### RECORD EXCERPTS
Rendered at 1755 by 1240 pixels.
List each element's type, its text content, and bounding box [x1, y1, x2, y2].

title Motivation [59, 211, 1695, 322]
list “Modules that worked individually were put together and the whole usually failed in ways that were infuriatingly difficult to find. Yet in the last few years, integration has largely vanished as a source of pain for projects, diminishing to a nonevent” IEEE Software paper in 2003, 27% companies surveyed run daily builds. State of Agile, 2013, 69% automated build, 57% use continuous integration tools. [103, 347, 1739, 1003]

...

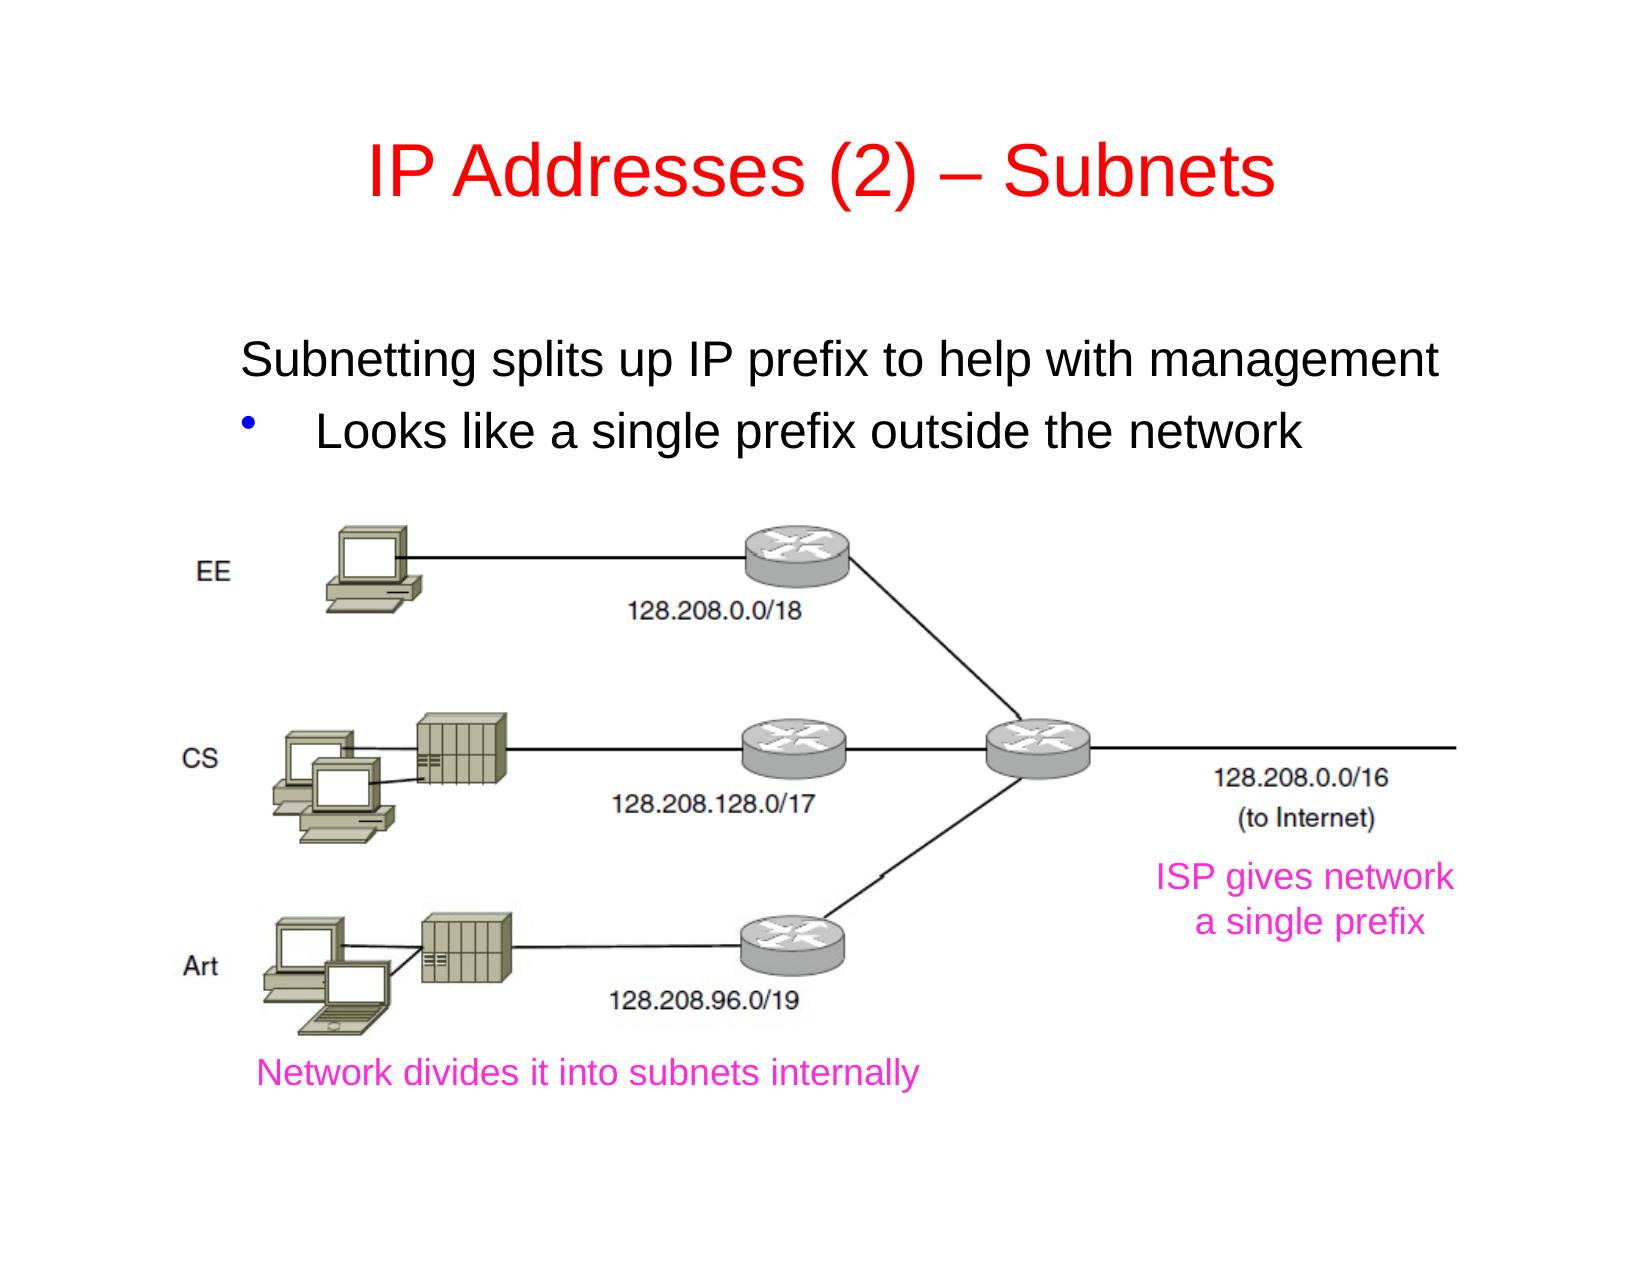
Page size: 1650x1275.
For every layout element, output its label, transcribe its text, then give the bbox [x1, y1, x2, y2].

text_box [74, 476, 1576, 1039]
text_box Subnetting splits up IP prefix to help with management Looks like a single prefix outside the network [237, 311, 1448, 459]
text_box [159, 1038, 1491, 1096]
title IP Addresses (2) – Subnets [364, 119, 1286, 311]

==

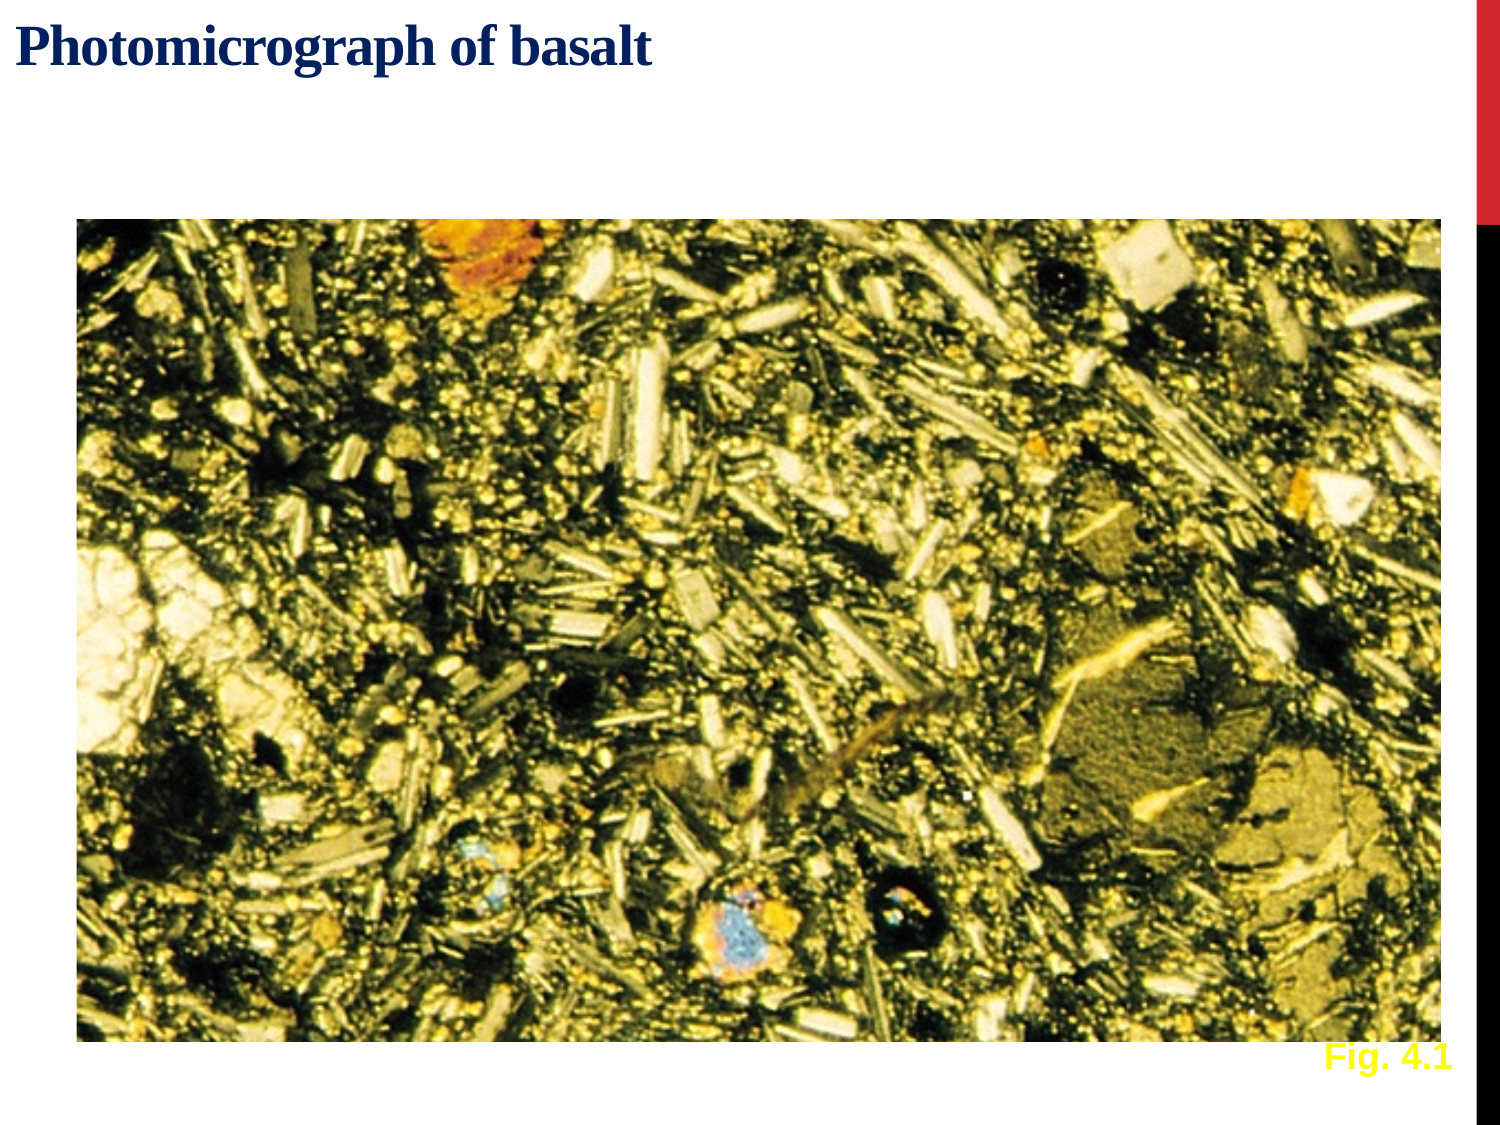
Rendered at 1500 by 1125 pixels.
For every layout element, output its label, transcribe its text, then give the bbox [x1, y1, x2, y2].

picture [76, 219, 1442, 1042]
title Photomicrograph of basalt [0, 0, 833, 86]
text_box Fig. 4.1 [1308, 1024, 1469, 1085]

### YOUR ASSIGNMENT
Go through the listing above and locate each line that holds the word "pixels". Copy those lines.

### YOUR SOLUTION
Rendered at 1755 by 1240 pixels.
Rendered at 1500 by 1125 pixels.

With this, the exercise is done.